→ Exercise requirements
When you transcribe the entries below, keep the wording exact and omit the pictures.

→ Saved entries
::::::
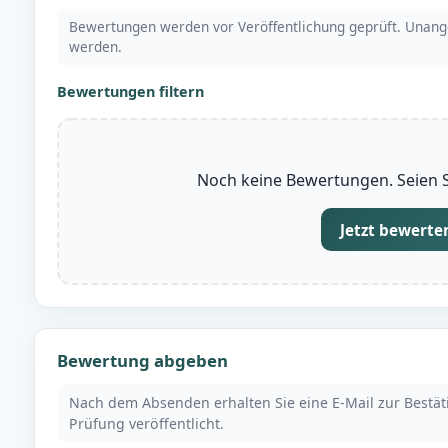
Bewertungen werden vor Veröffentlichung geprüft. Unang
werden.
Bewertungen filtern
Noch keine Bewertungen. Seien Si
Jetzt bewerte
Bewertung abgeben
Nach dem Absenden erhalten Sie eine E-Mail zur Bestä
Prüfung veröffentlicht.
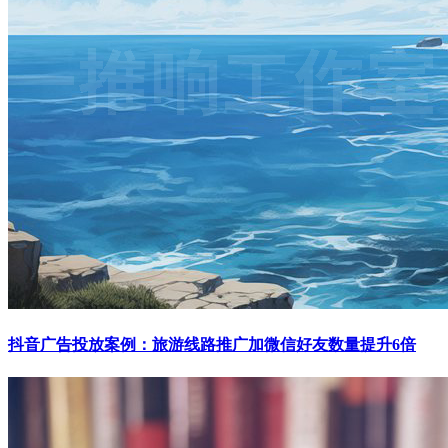
抖音广告投放案例：旅游线路推广加微信好友数量提升6倍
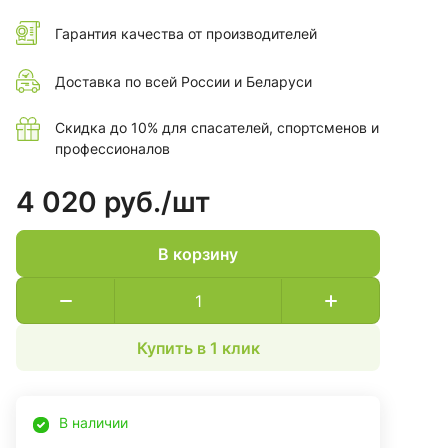
Гарантия качества от производителей
Доставка по всей России и Беларуси
Скидка до 10% для спасателей, спортсменов и
профессионалов
4 020 руб./
шт
В корзину
Купить в 1 клик
В наличии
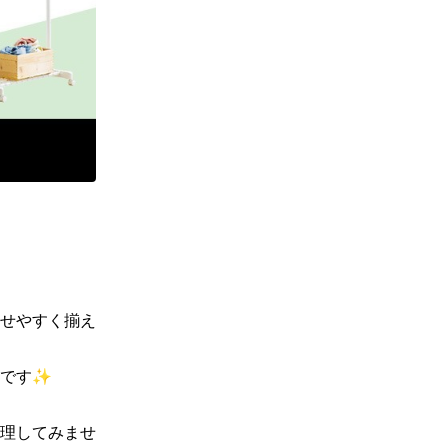
せやすく​揃え
です✨

理してみませ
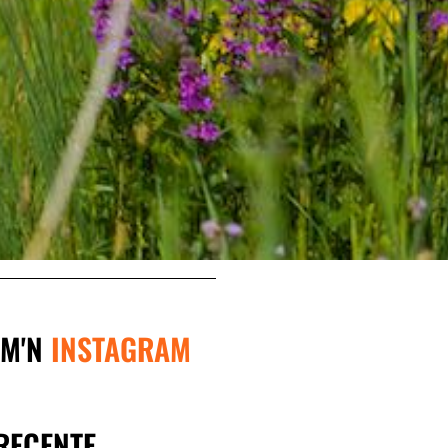
R
CHTJE
MEN
EN
 M'N
INSTAGRAM
EN?
RECENTE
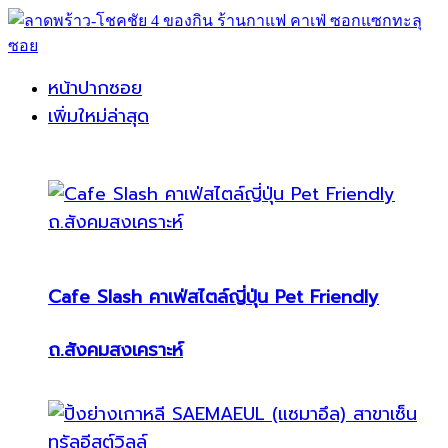
หน้าปากซอย
เพิ่มใหม่ล่าสุด
Cafe Slash คาเฟ่สไตล์ญี่ปุ่น Pet Friendly
ถ.สังคมสงเคราะห์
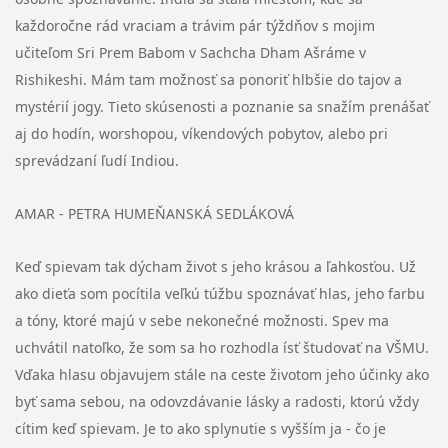
každoročne rád vraciam a trávim pár týždňov s mojim
učiteľom Sri Prem Babom v Sachcha Dham Ašráme v
Rishikeshi. Mám tam možnosť sa ponoriť hlbšie do tajov a
mystérií jogy. Tieto skúsenosti a poznanie sa snažím prenášať
aj do hodín, worshopou, víkendových pobytov, alebo pri
sprevádzaní ľudí Indiou.
AMAR - PETRA HUMEŇANSKÁ SEDLÁKOVÁ
Keď spievam tak dýcham život s jeho krásou a ľahkosťou. Už
ako dieťa som pocítila veľkú túžbu spoznávať hlas, jeho farbu
a tóny, ktoré majú v sebe nekonečné možnosti. Spev ma
uchvátil natoľko, že som sa ho rozhodla ísť študovať na VŠMU.
Vďaka hlasu objavujem stále na ceste životom jeho účinky ako
byť sama sebou, na odovzdávanie lásky a radosti, ktorú vždy
cítim keď spievam. Je to ako splynutie s vyšším ja - čo je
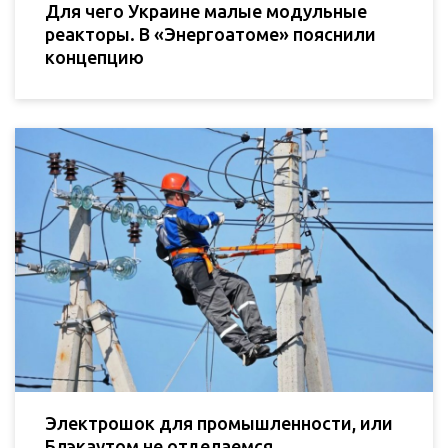
Для чего Украине малые модульные
реакторы. В «Энергоатоме» пояснили
концепцию
Электрошок для промышленности, или
Блэкаутом не отделаемся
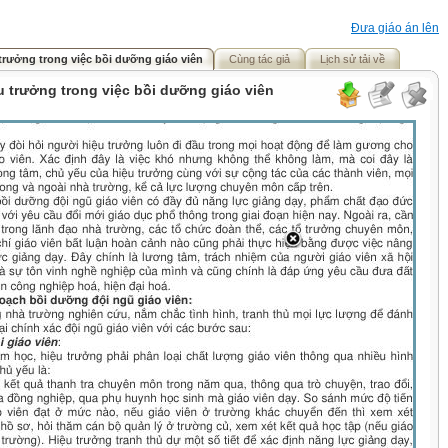
Đưa giáo án lên
 trưởng trong việc bồi dưỡng giáo viên
Cùng tác giả
Lịch sử tải về
ệu trưởng trong việc bồi dưỡng giáo viên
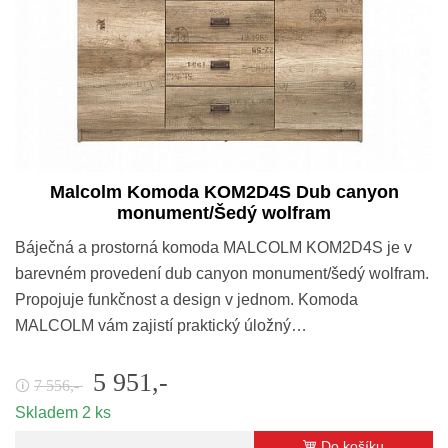
Malcolm Komoda KOM2D4S Dub canyon
monument/Šedý wolfram
Báječná a prostorná komoda MALCOLM KOM2D4S je v
barevném provedení dub canyon monument/šedý wolfram.
Propojuje funkčnost a design v jednom. Komoda
MALCOLM vám zajistí praktický úložný…
5 951,-
7 556,-
🛈
Skladem 2 ks
Do košíku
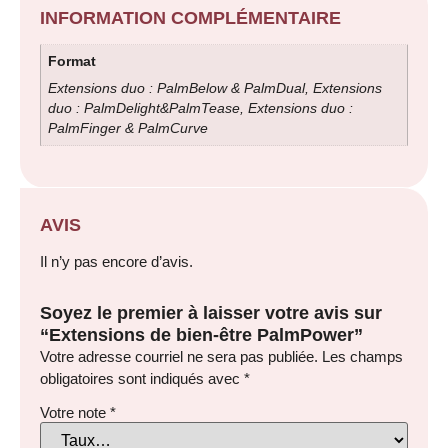
INFORMATION COMPLÉMENTAIRE
Format
Extensions duo : PalmBelow & PalmDual, Extensions
duo : PalmDelight&PalmTease, Extensions duo :
PalmFinger & PalmCurve
AVIS
Il n’y pas encore d’avis.
Soyez le premier à laisser votre avis sur
“Extensions de bien-être PalmPower”
Votre adresse courriel ne sera pas publiée.
Les champs
obligatoires sont indiqués avec
*
Votre note
*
::::::
→ Output for this exercise
Bewertungen werden vor Veröffentlichung geprüft. Unang
werden.
Bewertungen filtern
Noch keine Bewertungen. Seien Si
Jetzt bewerte
Bewertung abgeben
Nach dem Absenden erhalten Sie eine E-Mail zur Bestä
Prüfung veröffentlicht.
抖音广告投放案例：旅游线路推广加微信好友数量提升6倍
Гарантия качества от производителей
Доставка по всей России и Беларуси
Скидка до 10% для спасателей, спортсменов и
профессионалов
4 020 руб./
шт
В корзину
Купить в 1 клик
В наличии
せやすく​揃え
です✨

理してみませ
R
CHTJE
MEN
EN
 M'N
INSTAGRAM
EN?
RECENTE
หน้าปากซอย
เพิ่มใหม่ล่าสุด
Cafe Slash คาเฟ่สไตล์ญี่ปุ่น Pet Friendly
ถ.สังคมสงเคราะห์
každoročne rád vraciam a trávim pár týždňov s mojim
učiteľom Sri Prem Babom v Sachcha Dham Ašráme v
Rishikeshi. Mám tam možnosť sa ponoriť hlbšie do tajov a
mystérií jogy. Tieto skúsenosti a poznanie sa snažím prenášať
aj do hodín, worshopou, víkendových pobytov, alebo pri
sprevádzaní ľudí Indiou.
AMAR - PETRA HUMEŇANSKÁ SEDLÁKOVÁ
Keď spievam tak dýcham život s jeho krásou a ľahkosťou. Už
ako dieťa som pocítila veľkú túžbu spoznávať hlas, jeho farbu
a tóny, ktoré majú v sebe nekonečné možnosti. Spev ma
uchvátil natoľko, že som sa ho rozhodla ísť študovať na VŠMU.
Vďaka hlasu objavujem stále na ceste životom jeho účinky ako
byť sama sebou, na odovzdávanie lásky a radosti, ktorú vždy
cítim keď spievam. Je to ako splynutie s vyšším ja - čo je
Для чего Украине малые модульные
реакторы. В «Энергоатоме» пояснили
концепцию
Электрошок для промышленности, или
Блэкаутом не отделаемся
Đưa giáo án lên
 trưởng trong việc bồi dưỡng giáo viên
Cùng tác giả
Lịch sử tải về
ệu trưởng trong việc bồi dưỡng giáo viên
Malcolm Komoda KOM2D4S Dub canyon
monument/Šedý wolfram
Báječná a prostorná komoda MALCOLM KOM2D4S je v
barevném provedení dub canyon monument/šedý wolfram.
Propojuje funkčnost a design v jednom. Komoda
MALCOLM vám zajistí praktický úložný…
5 951,-
7 556,-
🛈
Skladem 2 ks
Do košíku
INFORMATION COMPLÉMENTAIRE
Format
Extensions duo : PalmBelow & PalmDual, Extensions
duo : PalmDelight&PalmTease, Extensions duo :
PalmFinger & PalmCurve
AVIS
Il n’y pas encore d’avis.
Soyez le premier à laisser votre avis sur
“Extensions de bien-être PalmPower”
Votre adresse courriel ne sera pas publiée.
Les champs
obligatoires sont indiqués avec
*
Votre note
*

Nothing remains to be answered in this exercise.